DOSSIER - Un soldat de la marine ukrainienne traverse des immeubles résidentiels dans la ville de Vuhledar, sur la ligne de front, en Ukraine, le 25 février 2023.
DOSSIER - Un soldat de la marine ukrainienne traverse des immeubles résidentiels dans la ville de Vuhledar, sur la ligne de front, en Ukraine, le 25 février 2023. Evgeniy Maloletka/Copyright 2020 The AP. All rights reserved

Des renforts ont été envoyés lorsque la Russie s'est rendu compte de l'affaiblissement de la position de l'Ukraine et a attaqué. Mais ces renforts sont également partis, selon l'officier. C'est pourquoi, lorsque l'un des bataillons de la 72ᵉ brigade s'est retiré, ses membres ont été abattus parce qu'ils ne savaient pas que personne ne les couvrait.

Pourtant, l'officier ne nourrit aucune rancune à l'égard des déserteurs.

"À ce stade, je ne condamne aucun des soldats de mon bataillon et des autres. Parce que tout le monde est vraiment fatigué", a-t-il déclaré.
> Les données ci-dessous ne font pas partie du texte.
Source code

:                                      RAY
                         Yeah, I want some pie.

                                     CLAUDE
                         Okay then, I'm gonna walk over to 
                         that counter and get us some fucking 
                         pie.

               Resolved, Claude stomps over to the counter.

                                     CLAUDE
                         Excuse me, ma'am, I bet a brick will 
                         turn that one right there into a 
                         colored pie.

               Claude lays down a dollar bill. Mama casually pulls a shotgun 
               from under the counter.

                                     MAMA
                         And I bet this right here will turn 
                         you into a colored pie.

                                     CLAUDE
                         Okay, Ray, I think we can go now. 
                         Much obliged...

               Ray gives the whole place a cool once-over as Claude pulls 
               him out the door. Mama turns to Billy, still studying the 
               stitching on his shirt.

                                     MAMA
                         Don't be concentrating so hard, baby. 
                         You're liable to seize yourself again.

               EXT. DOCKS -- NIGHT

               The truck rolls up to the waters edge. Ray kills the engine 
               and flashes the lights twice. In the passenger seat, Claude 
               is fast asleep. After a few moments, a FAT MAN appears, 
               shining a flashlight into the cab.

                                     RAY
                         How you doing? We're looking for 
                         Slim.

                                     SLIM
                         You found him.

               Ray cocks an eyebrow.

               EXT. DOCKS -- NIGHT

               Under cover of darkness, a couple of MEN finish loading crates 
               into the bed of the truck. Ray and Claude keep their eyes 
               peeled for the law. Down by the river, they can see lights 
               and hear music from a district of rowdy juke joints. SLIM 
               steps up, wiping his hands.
Les procureurs et l'armée préfèrent ne pas porter plainte contre les soldats déserteurs et ne le font que s'ils ne parviennent pas à les persuader de revenir, selon trois officiers militaires et un porte-parole du Bureau d'enquête de l'État ukrainien. Certains déserteurs reviennent, puis repartent.

L'état-major ukrainien a déclaré que les soldats recevaient un soutien psychologique, mais il n'a pas répondu aux questions envoyées par courriel sur les conséquences des désertions sur le champ de bataille.

Une fois que les soldats sont inculpés, il est difficile de les défendre, ont déclaré deux avocats qui s'occupent de ce type d'affaires. Ils se concentrent sur l'état psychologique de leurs clients au moment de leur départ.

"Les gens ne peuvent pas faire face psychologiquement à la situation dans laquelle ils se trouvent, et ils ne reçoivent pas d'aide psychologique", a déclaré l'avocate Tetyana Ivanova.

Les soldats acquittés pour désertion pour raisons psychologiques créent un dangereux précédent, car "presque tout le monde est alors justifié (de partir), parce qu'il n'y a presque plus de personnes en bonne santé (dans l'infanterie)", a-t-elle déclaré.

Les soldats qui envisagent de déserter lui ont demandé conseil. Plusieurs d'entre eux ont été envoyés combattre près de Vouhledar.

"Ils n'auraient pas pris le territoire, ils n'auraient rien conquis, mais personne ne serait revenu", a-t-elle déclaré.